__AIM OF THE EXERCISE__: Retype, word for word, the part of the passage below on welcoming the word that begins with "While I was" and ends with "a house guest.".

__TEXT EXCERPT__:
While I was away I happened to meditate on two different passages that seem, as I look back, to have been really appropriate for the situation of being a house guest.


First there was this passage from the Letter of James:


“Humbly welcome the word that has taken root in you with its power to save you” (Jas 1:21).


The Greek word translated as “welcome” is the word for “receive,” but it serves also as the word for “to welcome, receive as a guest.” (It’s nice having the Greek New Testament on my Kindle!) There’s a difference, it seems to me, between simply “receiving” the Word and truly “welcoming” it into our hearts, the same as there’s a difference between having someone receive you into their house and having them truly welcome you into their home.

So, let’s say that I have received the word “that has taken root in me” as James describes it. The question is whether I really welcome it warmly because I enjoy having the word in my heart. It’s even more striking if I think of “the word” as the person of Jesus. Do I make him feel as welcome in my life as my friends have made me feel during my visits recently? I know how good it makes me feel to be truly and warmly welcomed by my hosts as opposed to just being “received” like a “guest” at a motel.

__Records from a data collection__:
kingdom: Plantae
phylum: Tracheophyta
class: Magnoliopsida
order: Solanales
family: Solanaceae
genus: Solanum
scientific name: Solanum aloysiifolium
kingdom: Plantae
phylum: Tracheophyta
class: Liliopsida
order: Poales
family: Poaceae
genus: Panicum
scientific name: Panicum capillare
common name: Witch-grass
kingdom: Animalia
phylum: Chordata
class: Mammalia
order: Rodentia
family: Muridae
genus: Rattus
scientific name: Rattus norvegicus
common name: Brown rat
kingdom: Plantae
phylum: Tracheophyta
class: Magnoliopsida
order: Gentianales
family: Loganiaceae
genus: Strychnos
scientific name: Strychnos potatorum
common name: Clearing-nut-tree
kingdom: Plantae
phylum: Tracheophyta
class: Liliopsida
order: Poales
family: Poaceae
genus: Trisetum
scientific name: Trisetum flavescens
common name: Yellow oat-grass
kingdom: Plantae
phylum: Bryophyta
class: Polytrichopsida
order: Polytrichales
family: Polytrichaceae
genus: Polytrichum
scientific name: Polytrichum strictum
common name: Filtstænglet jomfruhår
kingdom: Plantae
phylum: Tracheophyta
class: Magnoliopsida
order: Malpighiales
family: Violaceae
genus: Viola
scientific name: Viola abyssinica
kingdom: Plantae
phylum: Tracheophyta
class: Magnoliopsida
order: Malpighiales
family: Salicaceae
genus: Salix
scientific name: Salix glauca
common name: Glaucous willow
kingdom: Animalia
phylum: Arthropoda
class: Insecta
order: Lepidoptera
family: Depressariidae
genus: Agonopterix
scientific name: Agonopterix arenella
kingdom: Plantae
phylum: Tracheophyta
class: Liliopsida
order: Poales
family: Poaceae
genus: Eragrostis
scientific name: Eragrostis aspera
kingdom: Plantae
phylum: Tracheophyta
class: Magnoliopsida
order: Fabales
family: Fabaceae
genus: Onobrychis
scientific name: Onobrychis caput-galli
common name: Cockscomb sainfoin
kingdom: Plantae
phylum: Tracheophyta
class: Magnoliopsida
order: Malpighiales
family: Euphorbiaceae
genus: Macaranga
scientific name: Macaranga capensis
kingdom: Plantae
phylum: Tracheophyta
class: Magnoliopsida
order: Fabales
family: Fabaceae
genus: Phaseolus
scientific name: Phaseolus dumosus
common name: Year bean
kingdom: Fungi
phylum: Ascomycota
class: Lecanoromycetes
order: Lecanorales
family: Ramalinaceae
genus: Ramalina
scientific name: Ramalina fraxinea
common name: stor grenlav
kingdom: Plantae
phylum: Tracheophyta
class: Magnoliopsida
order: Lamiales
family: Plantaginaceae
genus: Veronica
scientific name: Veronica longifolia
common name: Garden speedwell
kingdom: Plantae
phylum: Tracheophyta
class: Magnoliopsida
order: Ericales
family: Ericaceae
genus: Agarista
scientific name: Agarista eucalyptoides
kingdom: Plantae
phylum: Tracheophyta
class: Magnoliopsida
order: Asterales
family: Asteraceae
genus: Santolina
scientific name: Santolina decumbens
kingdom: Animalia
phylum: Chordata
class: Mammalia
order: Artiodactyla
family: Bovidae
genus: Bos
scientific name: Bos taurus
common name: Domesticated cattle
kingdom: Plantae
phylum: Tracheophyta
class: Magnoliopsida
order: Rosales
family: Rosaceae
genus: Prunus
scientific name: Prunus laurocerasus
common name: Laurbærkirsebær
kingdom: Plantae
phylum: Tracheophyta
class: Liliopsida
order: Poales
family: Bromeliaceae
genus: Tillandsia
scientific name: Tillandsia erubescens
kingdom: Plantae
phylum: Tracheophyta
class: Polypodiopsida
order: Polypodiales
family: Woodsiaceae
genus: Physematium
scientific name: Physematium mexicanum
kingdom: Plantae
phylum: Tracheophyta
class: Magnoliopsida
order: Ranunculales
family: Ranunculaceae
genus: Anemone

__WORKED SOLUTION__:
While I was away I happened to meditate on two different passages that seem, as I look back, to have been really appropriate for the situation of being a house guest.